Metadata-Version: 2.1
Name: oai_dataset_processor
Version: 0.1.1
Summary: A sample dataset processor for evaluating datasets.
Author-email: Ben Gitter <gitterbd@gmail.com>
License: Apache-2.0
Project-URL: Homepage, https://github.com/gittb/oai_dataset_processor
Project-URL: Bug Tracker, https://github.com/gittb/oai_dataset_processor/issues
Classifier: Development Status :: 3 - Alpha
Classifier: Intended Audience :: Developers
Classifier: License :: OSI Approved :: Apache Software License
Classifier: Programming Language :: Python :: 3.12
Requires-Python: >=3.12
Description-Content-Type: text/markdown
License-File: LICENSE
Requires-Dist: openai>=1.57.0
Requires-Dist: tqdm>=4.65.0
Requires-Dist: pandas>=2.0.0
Requires-Dist: sqlalchemy>=2.0.0
Requires-Dist: pydantic>=2.10.0
Provides-Extra: dev
Requires-Dist: mypy; extra == "dev"
Requires-Dist: ruff; extra == "dev"

# OAI Dataset Processor

**OAI Dataset Processor** is a modular framework for processing large datasets using OpenAI-compatible endpoints.
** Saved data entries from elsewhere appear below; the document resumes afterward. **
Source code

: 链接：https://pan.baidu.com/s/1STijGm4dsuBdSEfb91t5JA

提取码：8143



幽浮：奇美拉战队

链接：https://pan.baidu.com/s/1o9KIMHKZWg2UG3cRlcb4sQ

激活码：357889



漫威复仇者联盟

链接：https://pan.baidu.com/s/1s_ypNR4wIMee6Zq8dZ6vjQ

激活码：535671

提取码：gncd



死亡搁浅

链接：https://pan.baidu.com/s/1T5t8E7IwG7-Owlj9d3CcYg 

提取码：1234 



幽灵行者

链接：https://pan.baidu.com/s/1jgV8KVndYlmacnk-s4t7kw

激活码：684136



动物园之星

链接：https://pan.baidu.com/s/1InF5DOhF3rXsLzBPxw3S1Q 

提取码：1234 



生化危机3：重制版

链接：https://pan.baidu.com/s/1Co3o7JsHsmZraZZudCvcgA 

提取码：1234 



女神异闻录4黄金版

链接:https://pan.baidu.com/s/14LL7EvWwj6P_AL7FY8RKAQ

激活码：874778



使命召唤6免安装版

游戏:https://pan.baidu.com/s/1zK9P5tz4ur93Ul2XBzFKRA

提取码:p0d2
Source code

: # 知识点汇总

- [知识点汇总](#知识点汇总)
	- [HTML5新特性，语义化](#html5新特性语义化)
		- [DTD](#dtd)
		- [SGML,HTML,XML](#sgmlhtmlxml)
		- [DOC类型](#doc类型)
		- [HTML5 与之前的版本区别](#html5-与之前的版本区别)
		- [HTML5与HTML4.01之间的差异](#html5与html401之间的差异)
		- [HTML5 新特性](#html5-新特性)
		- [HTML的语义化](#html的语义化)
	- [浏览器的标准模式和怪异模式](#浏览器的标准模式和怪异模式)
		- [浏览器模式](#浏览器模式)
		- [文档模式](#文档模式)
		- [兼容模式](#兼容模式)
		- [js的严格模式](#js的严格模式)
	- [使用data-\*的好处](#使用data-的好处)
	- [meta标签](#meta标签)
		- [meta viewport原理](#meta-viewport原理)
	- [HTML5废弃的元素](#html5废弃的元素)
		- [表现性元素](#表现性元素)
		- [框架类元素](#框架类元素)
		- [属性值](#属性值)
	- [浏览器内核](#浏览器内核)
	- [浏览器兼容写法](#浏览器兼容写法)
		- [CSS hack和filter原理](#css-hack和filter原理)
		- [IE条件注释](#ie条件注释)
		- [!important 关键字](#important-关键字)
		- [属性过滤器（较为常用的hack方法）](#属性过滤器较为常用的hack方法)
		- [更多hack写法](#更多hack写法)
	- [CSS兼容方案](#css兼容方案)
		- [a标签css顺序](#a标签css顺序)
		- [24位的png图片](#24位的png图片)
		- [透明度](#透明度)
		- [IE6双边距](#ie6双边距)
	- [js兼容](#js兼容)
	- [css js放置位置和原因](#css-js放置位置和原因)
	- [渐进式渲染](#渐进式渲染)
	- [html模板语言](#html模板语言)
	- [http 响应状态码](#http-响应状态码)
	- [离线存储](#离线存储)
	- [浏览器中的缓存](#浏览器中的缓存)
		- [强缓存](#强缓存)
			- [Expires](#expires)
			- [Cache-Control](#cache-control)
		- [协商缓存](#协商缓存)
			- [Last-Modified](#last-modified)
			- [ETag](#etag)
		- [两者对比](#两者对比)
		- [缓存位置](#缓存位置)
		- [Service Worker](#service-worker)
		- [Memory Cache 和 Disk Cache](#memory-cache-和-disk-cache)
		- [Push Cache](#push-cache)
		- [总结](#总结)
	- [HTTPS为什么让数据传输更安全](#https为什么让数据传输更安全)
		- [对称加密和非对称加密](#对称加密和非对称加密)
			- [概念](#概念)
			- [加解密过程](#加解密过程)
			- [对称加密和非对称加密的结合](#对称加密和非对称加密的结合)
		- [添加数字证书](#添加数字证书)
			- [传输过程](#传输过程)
It provides SQL-based job persistence, worker-limited task distribution, and JSON schema validation.

## Installation

```bash
pip install oai-dataset-processor
```

## Key Features
- **Job Persistence**: Uses SQLite by default, configurable to any SQLAlchemy database
- **Bulk Processing**: Process multiple samples through OpenAI-compatible endpoints
- **Async Execution**: Semaphore-based worker limits for efficient job execution
- **JSON Schema Validation**: Enforce structured outputs using JSON schemas
- **Progress Monitoring**: Live progress bar for async tasks
- **Extensibility**: Easy to extend for custom storage or processing logic

## Quick Start

```python
from dataset_processor import OpenAIDatasetProcessor, create_runner_sample
from pydantic import BaseModel

# Define output schema
class SampleResponse(BaseModel):
    grade: int
    coherence: int

# Prepare samples
samples = [
    "The quick brown fox jumps over the lazy dog.",
    "What day today?",
    "The illusion of knowledge is the barrier to discovery.",
    "gpus go burrr"
]

job_samples = [
    create_runner_sample(
        job_id="job_123",
        model_name="gpt-4",
        instructions="Grade the sentence for grammar and coherence (1-10 each)",
        input_data=sample,
        output_json_schema=SampleResponse.model_json_schema(),
        sample_id=idx
    ) for idx, sample in enumerate(samples)
]

# Process samples
processor = OpenAIDatasetProcessor(
    base_url="YOUR_BASE_URL_HERE",
    api_key="YOUR_API_KEY_HERE",
    workers=20
)

processor.ingest_samples(job_samples)
results = processor.run_job("job_123")

# Export results
results.to_jsonl("output_results.jsonl")
print(processor.get_job_status("job_123"))
```

## Configuration

- **Database**: Default `sqlite:///datasetrunner.sqlite`. Configure via `db_url` in `OpenAIDatasetProcessor`
- **Parallelism**: Set concurrent workers via the `workers` parameter
- **Schema Validation**: Define output schemas using Pydantic models

## Dependencies
- `openai`
- `tqdm`
- `pandas`
- `sqlalchemy`
- `pydantic`

## Contributing
Contributions welcome! Please submit PRs for features, optimizations or documentation.